Start of DOCUMENT TEXT

Deserted by his sea rovers, Conan appropriated a stallion and headed back to the steppes. Yezdigerd, now on the throne of Turan, proved a far more astute and energetic ruler than his sire. He embarked on a program of imperial conquest.
Conan went to the small border kingdom of Khauran, where he won command of the royal guard of Queen Taramis. This queen had a twin sister, Salome, born a witch and reared by the yellow sorcerers of Khitai. She allied herself with the adventurer Constantius of Koth and planned by imprisoning the Queen to rule in her stead. Conan, who perceived the deception, was trapped and crucified. Cut down by the chieftain Olgerd Vladislav, the Cimmerian was carried off to a Zuagir camp in the desert. Conan waited for his wounds to heal, then applied his daring and ruthlessness to win his place as Olgerd’s lieutenant.
When Salome and Constantius began a reign of terror in Khauran, Conan led his Zuagirs against the Khauranian capital. Soon Constantius hung from the cross to which he had nailed Conan, and Conan rode off smiling, to lead his Zuagirs on raids against the Turanians (“A Witch Shall Be Born”).

End of DOCUMENT TEXT

PROMPT 1 -
Answer these questions from the passage about Conan.
(a) Who ruled Turan when Conan headed back to the steppes?
(b) Whose royal guard did Conan command in Khauran?
(c) Which chieftain cut Conan down from the cross?
PROMPT 2 - Carry on the passage about Conan, beginning right after its final sentence.
The entries after this point are separate material that has nothing to do with the passage about Conan.

Start of DATA EXCERPTS

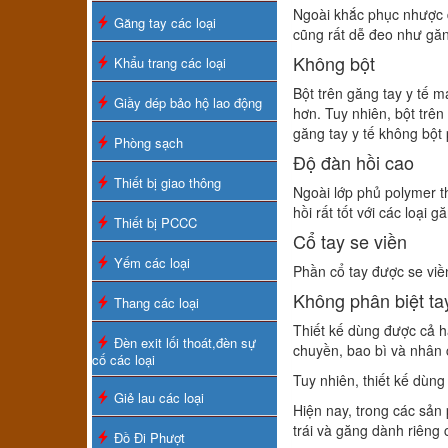
Ngoài khắc phục nhược đ
Găng tay các loại
cũng rất dễ đeo như găn
Không bột
Khẩu trang các loại
Bột trên găng tay y tế m
Giầy dép bảo hộ lao động
hơn. Tuy nhiên, bột trê
găng tay y tế không bột 
Phòng sạch
Độ đàn hồi cao
Thiết bị giao thông
Ngoài lớp phủ polymer t
hồi rất tốt với các loại
Thiết bị PCCC
Cổ tay se viền
Yếm các loại
Phần cổ tay được se viề
Không phân biệt tay
Thang các loại
Thiết kế dùng được cả ha
Đèn exit lối thoát,đèn sự
chuyền, bao bì và nhân cô
cố các loại
Tuy nhiên, thiết kế dùng
Giẻ lau các loại
Hiện nay, trong các sản 
trái và găng dành riêng 
Đồ Đi Phượt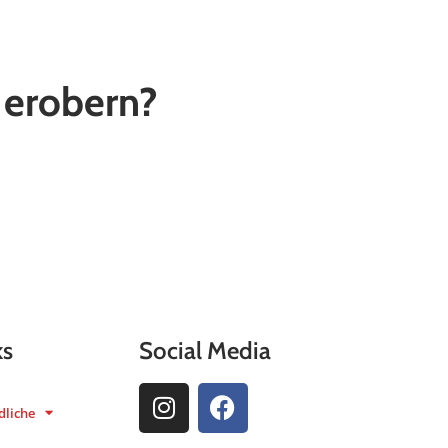
u erobern?
ks
Social Media
dliche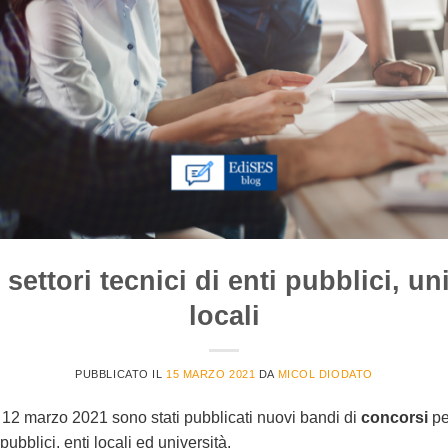
settori tecnici di enti pubblici, un
locali
PUBBLICATO IL
15 MARZO 2021
DA
MICOL DIODATO
l 12 marzo 2021 sono stati pubblicati nuovi bandi di
concorsi
pe
 pubblici, enti locali ed università.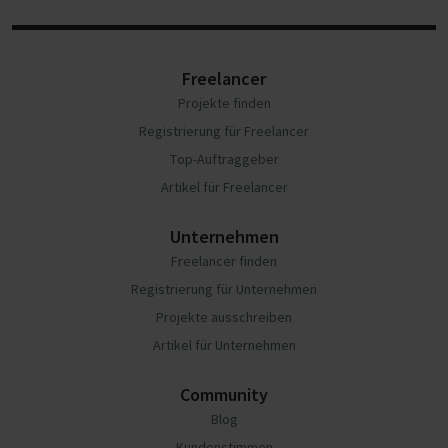
Freelancer
Projekte finden
Registrierung für Freelancer
Top-Auftraggeber
Artikel für Freelancer
Unternehmen
Freelancer finden
Registrierung für Unternehmen
Projekte ausschreiben
Artikel für Unternehmen
Community
Blog
Kundenstimmen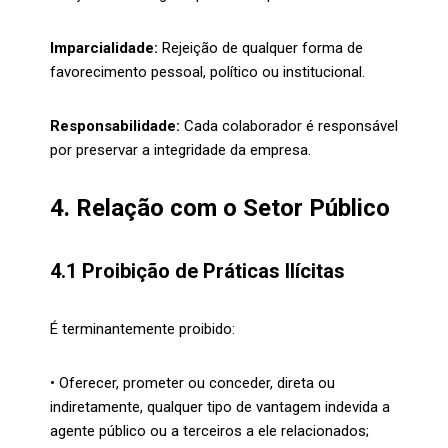
Imparcialidade:
Rejeição de qualquer forma de
favorecimento pessoal, político ou institucional.
Responsabilidade:
Cada colaborador é responsável
por preservar a integridade da empresa.
4. Relação com o Setor Público
4.1 Proibição de Práticas Ilícitas
É terminantemente proibido:
• Oferecer, prometer ou conceder, direta ou
indiretamente, qualquer tipo de vantagem indevida a
agente público ou a terceiros a ele relacionados;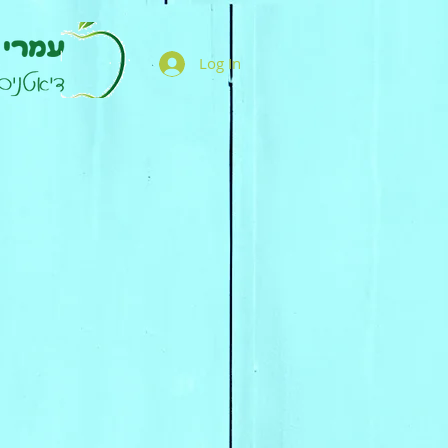
Log In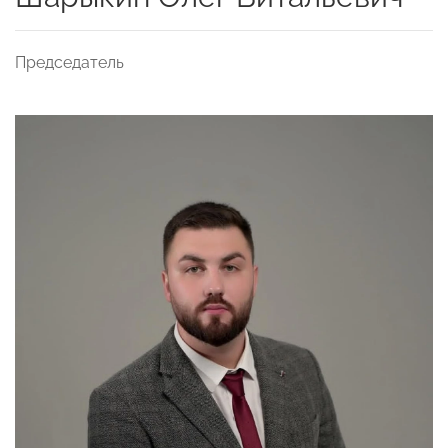
Председатель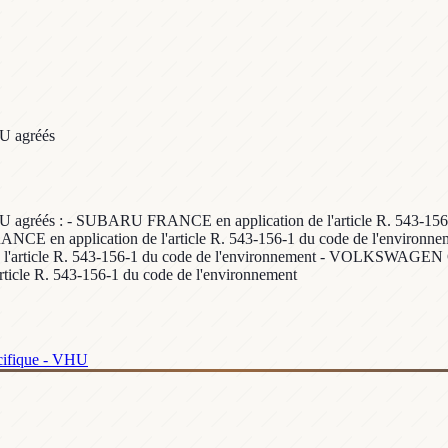
HU agréés
s VHU agréés : - SUBARU FRANCE en application de l'article R. 543-
ANCE en application de l'article R. 543-156-1 du code de l'environ
 l'article R. 543-156-1 du code de l'environnement - VOLKSWAGEN 
cle R. 543-156-1 du code de l'environnement
cifique - VHU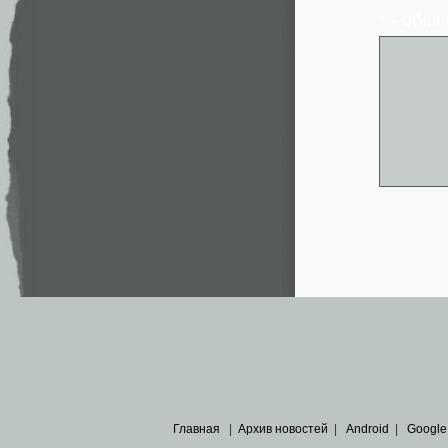
* - обя
Главная
|
Архив новостей
|
Android
|
Google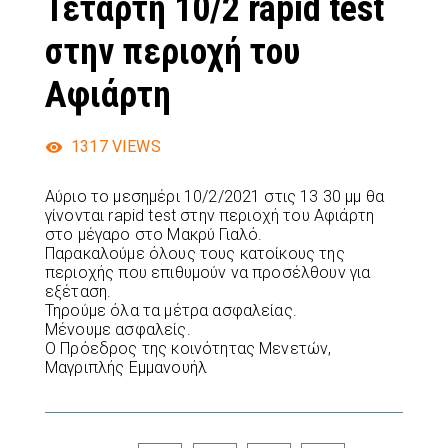
Τετάρτη 10/2 rapid test
στην περιοχή του
Αφιάρτη
1317
VIEWS
Αύριο το μεσημέρι 10/2/2021 στις 13 30 μμ θα
γίνονται rapid test στην περιοχή του Αφιάρτη
στο μέγαρο στο Μακρύ Γιαλό.
Παρακαλούμε όλους τους κατοίκους της
περιοχής που επιθυμούν να προσέλθουν για
εξέταση.
Τηρούμε όλα τα μέτρα ασφαλείας.
Μένουμε ασφαλείς.
Ο Πρόεδρος της κοινότητας Μενετών,
Μαγριπλής Εμμανουήλ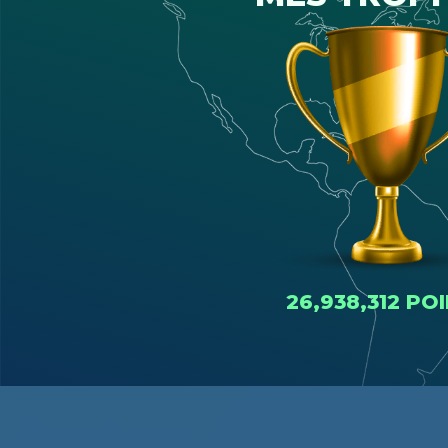
26,938,312 PO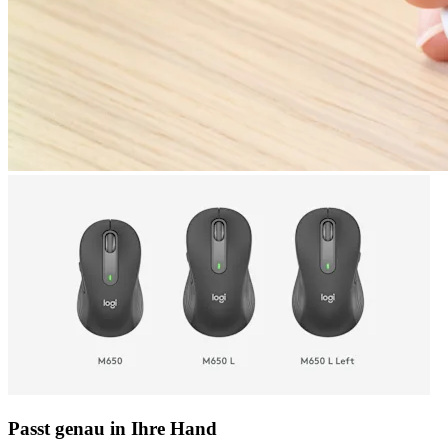
Passt genau in Ihre Hand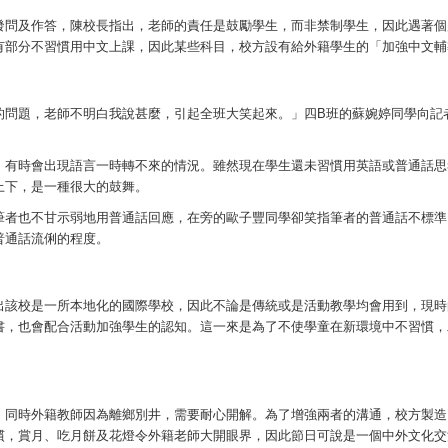
發問及作答，陳校長指出，老師的責任是鼓勵學生，而非禁制學生，因此遇著個
有部分不習慣用中文上課，因此某些科目，校方設有給外籍學生的「加強中文輔
的問題，老師不明白我說甚麼，引起全班大笑起來。」四B班的蘇婉婷同學向記
，有時會出現語言一時轉不來的情況。雖然現在學生還未習慣用英語或普通話思
上下，是一種很大的鼓舞。
筆者也不甘示弱地用普通話回應，在旁的歐子豐同學卻笑指筆者的普通話不標準
普通話流俐的程度。
出該校是一所本地化的國際學校，因此不論是傳統或是活動教學均會用到，現時
書，也會配合活動加強學生的認知。這一來是為了不使學童在新環境中不習慣，
，同時外籍教師因為離鄉別井，需要耐心開解。為了增強兩者的溝通，校方製造
慣，賞月、吃月餅及花燈令外籍老師大開眼界，因此節日可說是一個中外文化交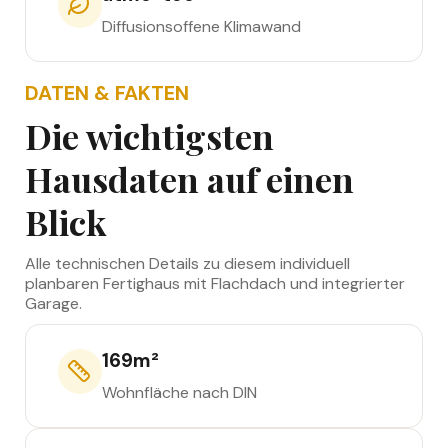
Diffusionsoffene Klimawand
DATEN & FAKTEN
Die wichtigsten
Hausdaten auf einen
Blick
Alle technischen Details zu diesem individuell
planbaren Fertighaus mit Flachdach und integrierter
Garage.
169
m²
Wohnfläche nach DIN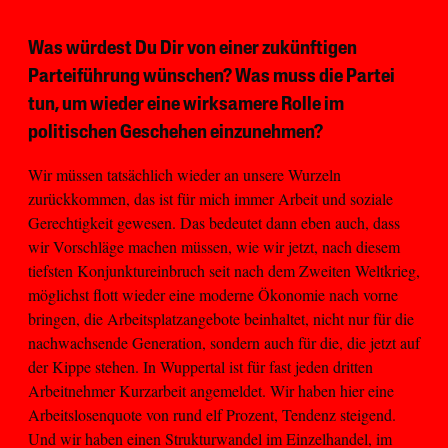
Was würdest Du Dir von einer zukünftigen
Parteiführung wünschen? Was muss die Partei
tun, um wieder eine wirksamere Rolle im
politischen Geschehen einzunehmen?
Wir müssen tatsächlich wieder an unsere Wurzeln
zurückkommen, das ist für mich immer Arbeit und soziale
Gerechtigkeit gewesen. Das bedeutet dann eben auch, dass
wir Vorschläge machen müssen, wie wir jetzt, nach diesem
tiefsten Konjunktureinbruch seit nach dem Zweiten Weltkrieg,
möglichst flott wieder eine moderne Ökonomie nach vorne
bringen, die Arbeitsplatzangebote beinhaltet, nicht nur für die
nachwachsende Generation, sondern auch für die, die jetzt auf
der Kippe stehen. In Wuppertal ist für fast jeden dritten
Arbeitnehmer Kurzarbeit angemeldet. Wir haben hier eine
Arbeitslosenquote von rund elf Prozent, Tendenz steigend.
Und wir haben einen Strukturwandel im Einzelhandel, im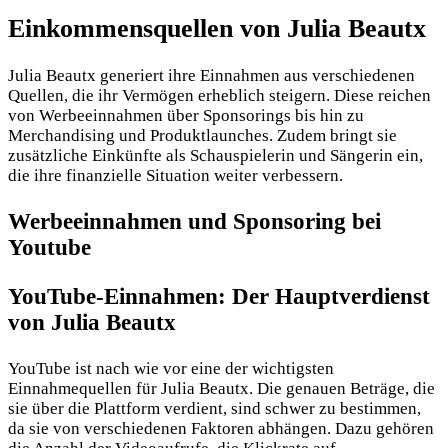
Einkommensquellen von Julia Beautx
Julia Beautx generiert ihre Einnahmen aus verschiedenen
Quellen, die ihr Vermögen erheblich steigern. Diese reichen
von Werbeeinnahmen über Sponsorings bis hin zu
Merchandising und Produktlaunches. Zudem bringt sie
zusätzliche Einkünfte als Schauspielerin und Sängerin ein,
die ihre finanzielle Situation weiter verbessern.
Werbeeinnahmen und Sponsoring bei
Youtube
YouTube-Einnahmen: Der Hauptverdienst
von Julia Beautx
YouTube ist nach wie vor eine der wichtigsten
Einnahmequellen für Julia Beautx. Die genauen Beträge, die
sie über die Plattform verdient, sind schwer zu bestimmen,
da sie von verschiedenen Faktoren abhängen. Dazu gehören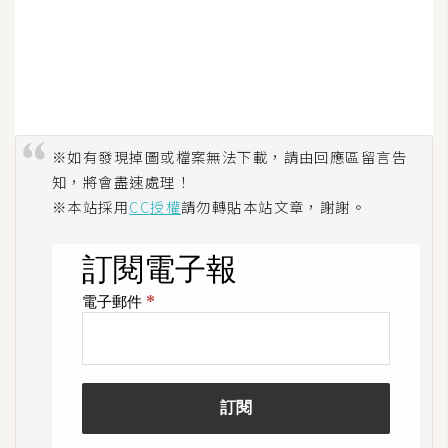
W
o
o
C
o
※如有發現掉圖或檔案無法下載，請由回應區留言告
m
知，將會盡速處理！
m
※本站採用
CC授權
請勿轉貼本站文章，謝謝。
e
r
c
e
金
流
物
流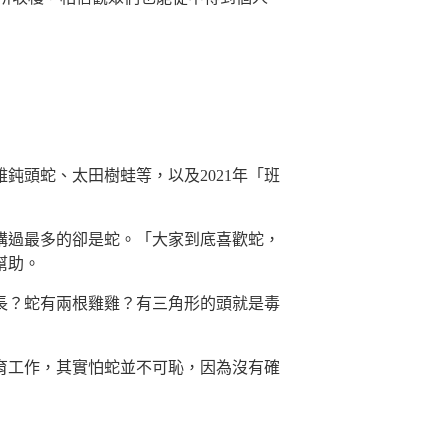
鈍頭蛇、太田樹蛙等，以及2021年「班
講過最多的卻是蛇。「大家到底喜歡蛇，
幫助。
長？蛇有兩根雞雞？有三角形的頭就是毒
育工作，其實怕蛇並不可恥，因為沒有確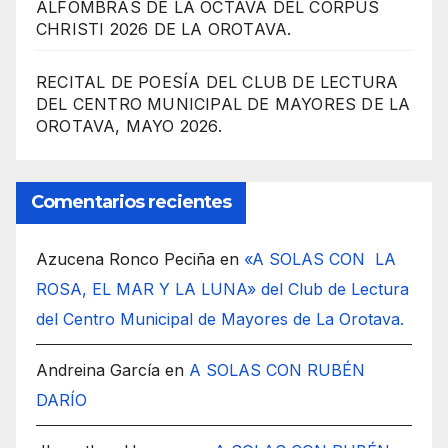
ALFOMBRAS DE LA OCTAVA DEL CORPUS
CHRISTI 2026 DE LA OROTAVA.
RECITAL DE POESÍA DEL CLUB DE LECTURA
DEL CENTRO MUNICIPAL DE MAYORES DE LA
OROTAVA, MAYO 2026.
Comentarios recientes
Azucena Ronco Peciña
en
«A SOLAS CON LA
ROSA, EL MAR Y LA LUNA» del Club de Lectura
del Centro Municipal de Mayores de La Orotava.
Andreina García
en
A SOLAS CON RUBÉN
DARÍO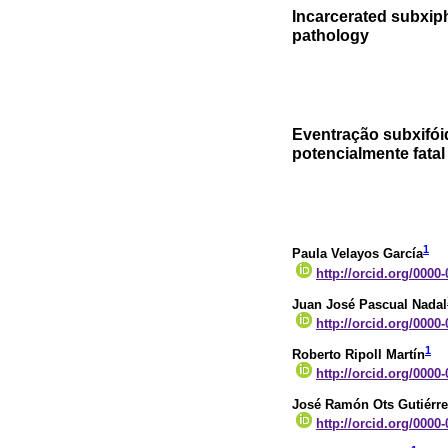
Incarcerated subxipho
pathology
Eventração subxifói
potencialmente fatal
1
Paula Velayos García
http://orcid.org/0000
Juan José Pascual Nadal
http://orcid.org/0000
1
Roberto Ripoll Martín
http://orcid.org/0000
José Ramón Ots Gutiérr
http://orcid.org/0000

End of DATA EXCERPTS

EXPECTED ANSWER 1 -
(a) Yezdigerd
(b) Queen Taramis's
(c) Olgerd Vladislav

EXPECTED ANSWER 2 -
Conan, about thirty and at the height of his physical powers, spent nearly two years with the desert Shemites, first as Olgerd’s lieutenant and then, having ousted Olgerd, as sole chief. The circumstances of his leaving the Zuagirs were recently disclosed by a silken scroll in Old Tibetan, spirited out of Tibet by a refugee. This document is now with the Oriental Institute in Chicago.
The energetic King Yezdigerd sent soldiers to trap Conan and his troop. Because of a Zamorian traitor in Conan’s ranks, the ambush nearly succeeded. To avenge the betrayal, Conan led his band in pursuit of the Zamorian. When his men deserted, Conan pressed on alone until, near death, he was rescued by Enosh, a chieftain of the isolated desert town of Akhlat.
Akhlat suffered under the rule of a demon in the form of a woman, who fed on the life force of living things. Conan, Enosh informed him, was their prophesied liberator. After it was over, Conan was invited to settle in Akhlat; but, knowing himself ill-suited to a life of humdrum respectability, he instead headed southwest to Zamboula with the horse and money of Vardanes the Zamorian (“Black Tears”).
In one colossal debauch, Conan dissipated the fortune he had brought to Zamboula, a Turanian outpost. There lurked the sinister priest of Hanuman, Totrasmek, who sought a famous jewel, the Star of Khorala, for which the Queen of Ophir was said to have offered a roomful of gold. In the ensuing imbroglio, Conan acquired the Star of Khorala and rode westward (“Shadows of Zamboula”).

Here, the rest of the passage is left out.